Generation Y, also known as millennial are born between 1981 and 2000. They are already transforming the workplace.
Hannah Seligson, herself a Generation Y, just released her new book called “Mission: Adulthood: How the 20-Somethings of Today Are Transforming Work, Love, and Life.” She followed over the years 7 Generation Y. She says they can’t be ignored. Generation Y, at 77 million, is the largest generation since the Baby Boomers. Also, they are everywhere. To some extent, as digital natives, they are foreign creatures, who work, date, and, socialize differently.

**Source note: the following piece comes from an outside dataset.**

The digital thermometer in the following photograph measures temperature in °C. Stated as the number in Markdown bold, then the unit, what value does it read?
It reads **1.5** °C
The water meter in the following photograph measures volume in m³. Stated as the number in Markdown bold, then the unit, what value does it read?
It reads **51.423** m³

Most members of Generation Y prefer to work for smaller firms that offer more flexibility and the chance to do social networking at work without strict corporate guidelines. Recent studies have shown that the highest concentration of Generation Y workers (47%) work for companies with fewer than 100 employees, followed by medium-sized companies with between 100 and 1,500 employees (30%).
There are many misconceptions in regards to Generation Y. I won’t get into these here. I suggest you read Hannah’s new book. However, I will point common generational behaviours when looking for a job:
- Looking for work that allows them to feel they are contributors for a bigger cause.

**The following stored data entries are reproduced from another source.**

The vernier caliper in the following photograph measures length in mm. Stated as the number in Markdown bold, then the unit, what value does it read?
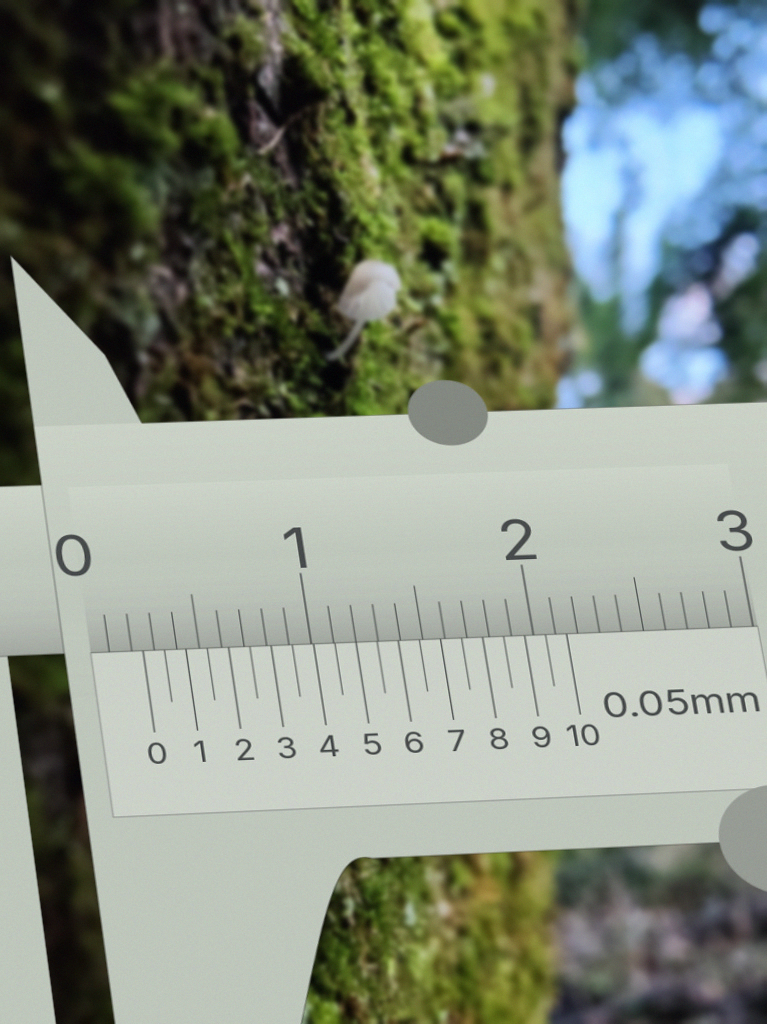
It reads **2.5** mm
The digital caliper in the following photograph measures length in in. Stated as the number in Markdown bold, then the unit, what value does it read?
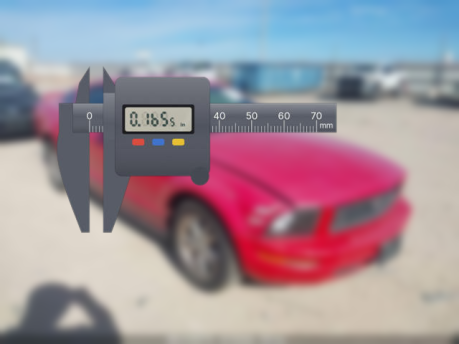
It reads **0.1655** in
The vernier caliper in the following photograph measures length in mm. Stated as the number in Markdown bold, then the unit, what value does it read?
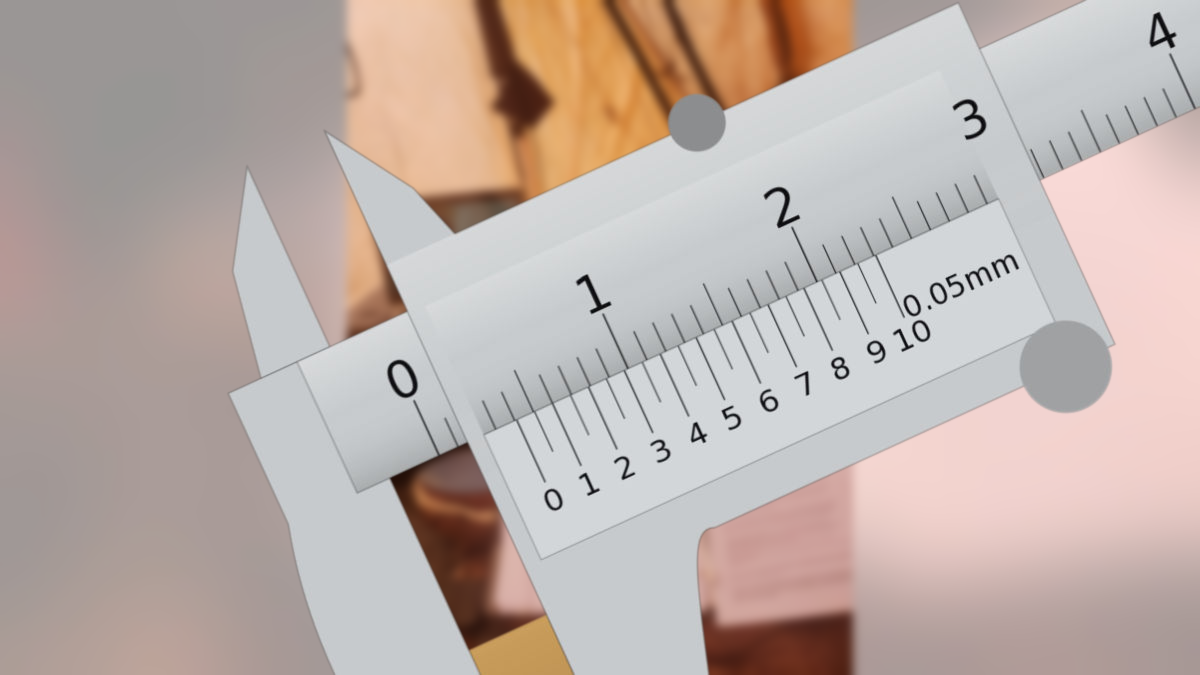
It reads **4.1** mm
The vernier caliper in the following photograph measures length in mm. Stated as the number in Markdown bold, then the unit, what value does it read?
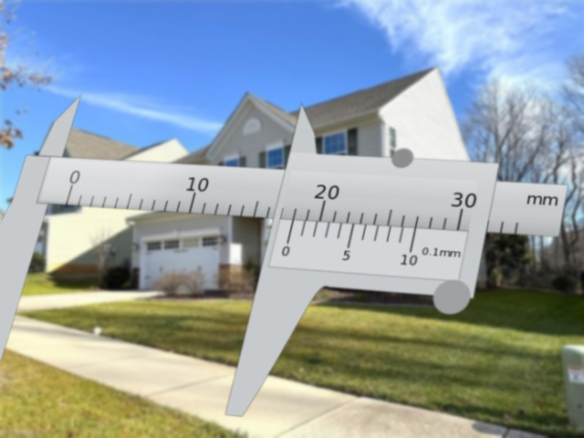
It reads **18.0** mm
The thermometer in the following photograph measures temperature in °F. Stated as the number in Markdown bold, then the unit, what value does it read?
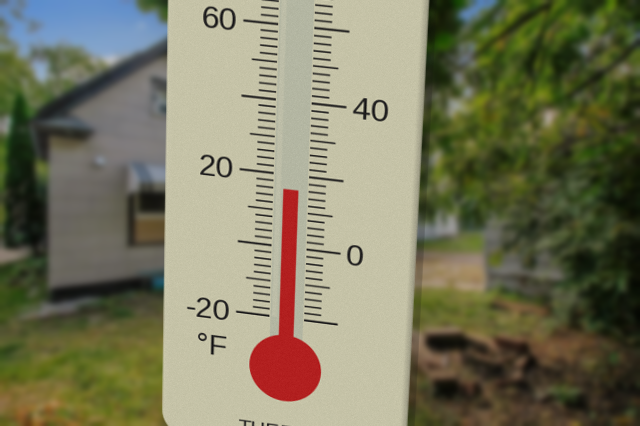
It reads **16** °F
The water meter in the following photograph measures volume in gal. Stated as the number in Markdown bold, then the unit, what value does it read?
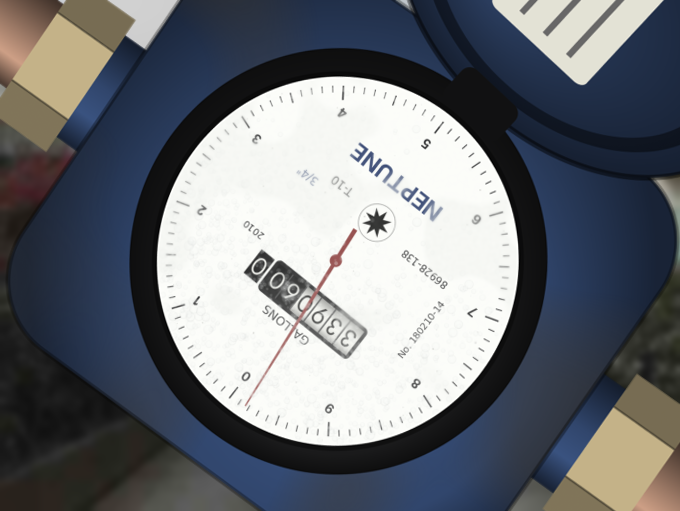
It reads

- Looking for life-balance not from the perspective of balancing work with life but from doing their work from a location of their choosing. (As long as the work gets done).
- Failing to clean up their social media profile.

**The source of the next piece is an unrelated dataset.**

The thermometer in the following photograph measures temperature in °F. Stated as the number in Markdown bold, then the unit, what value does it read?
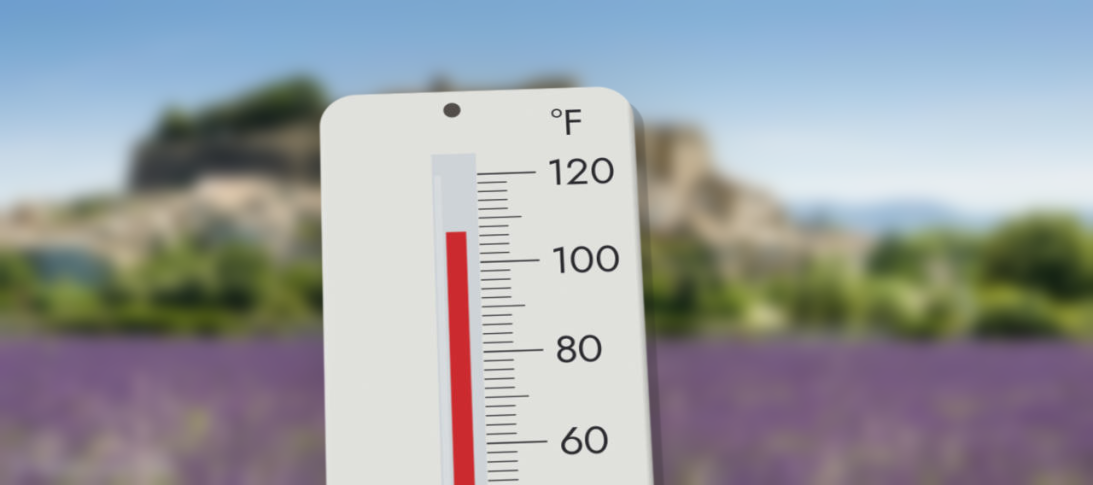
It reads **107** °F
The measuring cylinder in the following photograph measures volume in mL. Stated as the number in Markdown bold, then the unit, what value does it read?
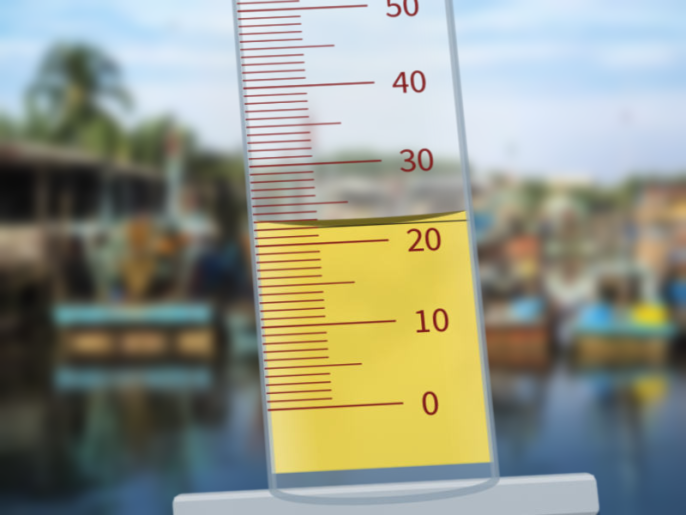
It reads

- Looking for being employed and being their own boss at the same time.
- Doing poor follow-up on job interview.
- Failing to show generational deference.
- Relying too heavily on networking to find a job.
Of course, there is room for interpretation whenever something new comes up. At the end, every generation has its load of challenges. What Generation Y is facing for certain is the cleaning up of the environmental mess made by the generations preceding them.